Gloucestershire police could face significant legal claims following data breach
Data protection lawyer believes victims of the data breach by Gloucestershire police could get significant damages due to the sensitive nature of the information
Posted on 15 June 2018
A leading data protection lawyer has said that the data breach by Gloucestershire Police, which resulted in the identities of alleged victims of historical child abuse being mistakenly revealed, could result in significant claims for compensation by those affected.
This follows an incident on 19th December 2016 when a Police Officer at Gloucestershire Police sent an update on an investigation into alleged child abuse involving multiple victims to 56 recipients by way of a group email.
The email was sent to each of the recipients, rather than the recipients being blind copied into the email, as seems to have been intended.
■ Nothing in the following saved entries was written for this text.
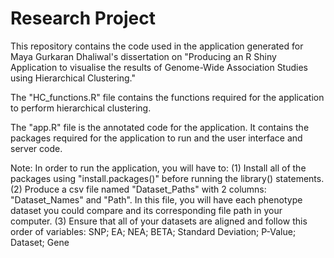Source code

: # Research Project 
This repository contains the code used in the application generated for Maya Gurkaran Dhaliwal's dissertation on "Producing an R Shiny Application to visualise the results of Genome-Wide Association Studies using Hierarchical Clustering."  

The "HC_functions.R" file contains the functions required for the application to perform hierarchical clustering. 

The "app.R" file is the annotated code for the application. It contains the packages required for the application to run and the user interface and server code. 

Note: In order to run the application, you will have to:
      (1) Install all of the packages using "install.packages()" before running the library() statements.
      (2) Produce a csv file named "Dataset_Paths" with 2 columns: "Dataset_Names" and "Path". In this file, you will have each phenotype dataset you could compare and 
      its corresponding file path in your computer. 
      (3) Ensure that all of your datasets are aligned and follow this order of variables: SNP; EA; NEA; BETA; Standard Deviation; P-Value; Dataset; Gene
As a consequence, all of recipients could view the email addresses and full names of all of the other recipients.
Given the nature of the email, it could be reasonably inferred that many of the recipients were, or were associated with, alleged victims of child abuse.
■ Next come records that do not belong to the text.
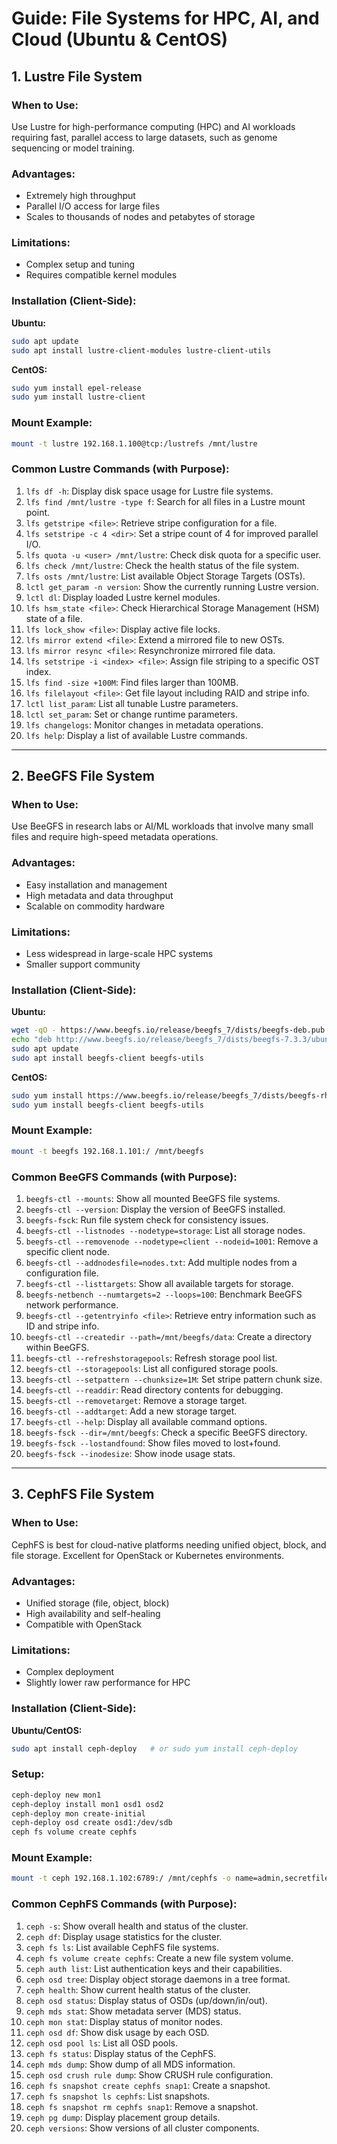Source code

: 
# Guide: File Systems for HPC, AI, and Cloud (Ubuntu & CentOS)

## 1. Lustre File System

### When to Use:
Use Lustre for high-performance computing (HPC) and AI workloads requiring fast, parallel access to large datasets, such as genome sequencing or model training.

### Advantages:
- Extremely high throughput
- Parallel I/O access for large files
- Scales to thousands of nodes and petabytes of storage

### Limitations:
- Complex setup and tuning
- Requires compatible kernel modules

### Installation (Client-Side):

**Ubuntu:**
```bash
sudo apt update
sudo apt install lustre-client-modules lustre-client-utils
```

**CentOS:**
```bash
sudo yum install epel-release
sudo yum install lustre-client
```

### Mount Example:
```bash
mount -t lustre 192.168.1.100@tcp:/lustrefs /mnt/lustre
```

### Common Lustre Commands (with Purpose):
1. `lfs df -h`: Display disk space usage for Lustre file systems.
2. `lfs find /mnt/lustre -type f`: Search for all files in a Lustre mount point.
3. `lfs getstripe <file>`: Retrieve stripe configuration for a file.
4. `lfs setstripe -c 4 <dir>`: Set a stripe count of 4 for improved parallel I/O.
5. `lfs quota -u <user> /mnt/lustre`: Check disk quota for a specific user.
6. `lfs check /mnt/lustre`: Check the health status of the file system.
7. `lfs osts /mnt/lustre`: List available Object Storage Targets (OSTs).
8. `lctl get_param -n version`: Show the currently running Lustre version.
9. `lctl dl`: Display loaded Lustre kernel modules.
10. `lfs hsm_state <file>`: Check Hierarchical Storage Management (HSM) state of a file.
11. `lfs lock_show <file>`: Display active file locks.
12. `lfs mirror extend <file>`: Extend a mirrored file to new OSTs.
13. `lfs mirror resync <file>`: Resynchronize mirrored file data.
14. `lfs setstripe -i <index> <file>`: Assign file striping to a specific OST index.
15. `lfs find -size +100M`: Find files larger than 100MB.
16. `lfs filelayout <file>`: Get file layout including RAID and stripe info.
17. `lctl list_param`: List all tunable Lustre parameters.
18. `lctl set_param`: Set or change runtime parameters.
19. `lfs changelogs`: Monitor changes in metadata operations.
20. `lfs help`: Display a list of available Lustre commands.

---

## 2. BeeGFS File System

### When to Use:
Use BeeGFS in research labs or AI/ML workloads that involve many small files and require high-speed metadata operations.

### Advantages:
- Easy installation and management
- High metadata and data throughput
- Scalable on commodity hardware

### Limitations:
- Less widespread in large-scale HPC systems
- Smaller support community

### Installation (Client-Side):

**Ubuntu:**
```bash
wget -qO - https://www.beegfs.io/release/beegfs_7/dists/beegfs-deb.pub | sudo apt-key add -
echo "deb http://www.beegfs.io/release/beegfs_7/dists/beegfs-7.3.3/ubuntu focal non-free" | sudo tee /etc/apt/sources.list.d/beegfs.list
sudo apt update
sudo apt install beegfs-client beegfs-utils
```

**CentOS:**
```bash
sudo yum install https://www.beegfs.io/release/beegfs_7/dists/beegfs-rhel7.repo
sudo yum install beegfs-client beegfs-utils
```

### Mount Example:
```bash
mount -t beegfs 192.168.1.101:/ /mnt/beegfs
```

### Common BeeGFS Commands (with Purpose):
1. `beegfs-ctl --mounts`: Show all mounted BeeGFS file systems.
2. `beegfs-ctl --version`: Display the version of BeeGFS installed.
3. `beegfs-fsck`: Run file system check for consistency issues.
4. `beegfs-ctl --listnodes --nodetype=storage`: List all storage nodes.
5. `beegfs-ctl --removenode --nodetype=client --nodeid=1001`: Remove a specific client node.
6. `beegfs-ctl --addnodesfile=nodes.txt`: Add multiple nodes from a configuration file.
7. `beegfs-ctl --listtargets`: Show all available targets for storage.
8. `beegfs-netbench --numtargets=2 --loops=100`: Benchmark BeeGFS network performance.
9. `beegfs-ctl --getentryinfo <file>`: Retrieve entry information such as ID and stripe info.
10. `beegfs-ctl --createdir --path=/mnt/beegfs/data`: Create a directory within BeeGFS.
11. `beegfs-ctl --refreshstoragepools`: Refresh storage pool list.
12. `beegfs-ctl --storagepools`: List all configured storage pools.
13. `beegfs-ctl --setpattern --chunksize=1M`: Set stripe pattern chunk size.
14. `beegfs-ctl --readdir`: Read directory contents for debugging.
15. `beegfs-ctl --removetarget`: Remove a storage target.
16. `beegfs-ctl --addtarget`: Add a new storage target.
17. `beegfs-ctl --help`: Display all available command options.
18. `beegfs-fsck --dir=/mnt/beegfs`: Check a specific BeeGFS directory.
19. `beegfs-fsck --lostandfound`: Show files moved to lost+found.
20. `beegfs-fsck --inodesize`: Show inode usage stats.

---

## 3. CephFS File System

### When to Use:
CephFS is best for cloud-native platforms needing unified object, block, and file storage. Excellent for OpenStack or Kubernetes environments.

### Advantages:
- Unified storage (file, object, block)
- High availability and self-healing
- Compatible with OpenStack

### Limitations:
- Complex deployment
- Slightly lower raw performance for HPC

### Installation (Client-Side):

**Ubuntu/CentOS:**
```bash
sudo apt install ceph-deploy   # or sudo yum install ceph-deploy
```

### Setup:
```bash
ceph-deploy new mon1
ceph-deploy install mon1 osd1 osd2
ceph-deploy mon create-initial
ceph-deploy osd create osd1:/dev/sdb
ceph fs volume create cephfs
```

### Mount Example:
```bash
mount -t ceph 192.168.1.102:6789:/ /mnt/cephfs -o name=admin,secretfile=/etc/ceph/admin.keyring
```

### Common CephFS Commands (with Purpose):
1. `ceph -s`: Show overall health and status of the cluster.
2. `ceph df`: Display usage statistics for the cluster.
3. `ceph fs ls`: List available CephFS file systems.
4. `ceph fs volume create cephfs`: Create a new file system volume.
5. `ceph auth list`: List authentication keys and their capabilities.
6. `ceph osd tree`: Display object storage daemons in a tree format.
7. `ceph health`: Show current health status of the cluster.
8. `ceph osd status`: Display status of OSDs (up/down/in/out).
9. `ceph mds stat`: Show metadata server (MDS) status.
10. `ceph mon stat`: Display status of monitor nodes.
11. `ceph osd df`: Show disk usage by each OSD.
12. `ceph osd pool ls`: List all OSD pools.
13. `ceph fs status`: Display status of the CephFS.
14. `ceph mds dump`: Show dump of all MDS information.
15. `ceph osd crush rule dump`: Show CRUSH rule configuration.
16. `ceph fs snapshot create cephfs snap1`: Create a snapshot.
17. `ceph fs snapshot ls cephfs`: List snapshots.
18. `ceph fs snapshot rm cephfs snap1`: Remove a snapshot.
19. `ceph pg dump`: Display placement group details.
20. `ceph versions`: Show versions of all cluster components.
Following their investigation of the incident, the Information Commissioner’s Office (ICO) found that the Police’s use of bulk emails to send such confidential and sensitive personal information represented a failure to use appropriate technical measures to hold personal information securely and was therefore a breach of the Data Protection Act.
The ICO found that the data breach was likely to have caused substantial distress to the alleged abuse victims, some of whose right to anonymity for life has been removed by the incident.
The ICO also stressed that there was no guarantee that the information has been recovered in full and may have been disclosed more widely and that this concern would have caused further distress. As a result the ICO fined Gloucestershire Police £80,000.
Sean Humber, head of the Information Law Team at law firm Leigh Day, who has acted in a succession of claims for compensation relating to the unauthorised disclosure of personal information over the last 20 years, said:
“As a result of the ICO’s damning findings, as well as successful claims in other cases following similar breaches, it seems clear that those affected have very strong claims for compensation against Gloucestershire Police for breach of the Data Protection Act and the misuse of their personal information.
“In light of the extremely sensitive nature of the personal information mistakenly disclosed, the vulnerability of many of those affected and the continuing uncertainty about what has happened to the information, I would expect the levels of compensation awarded to affected individuals to be significant.”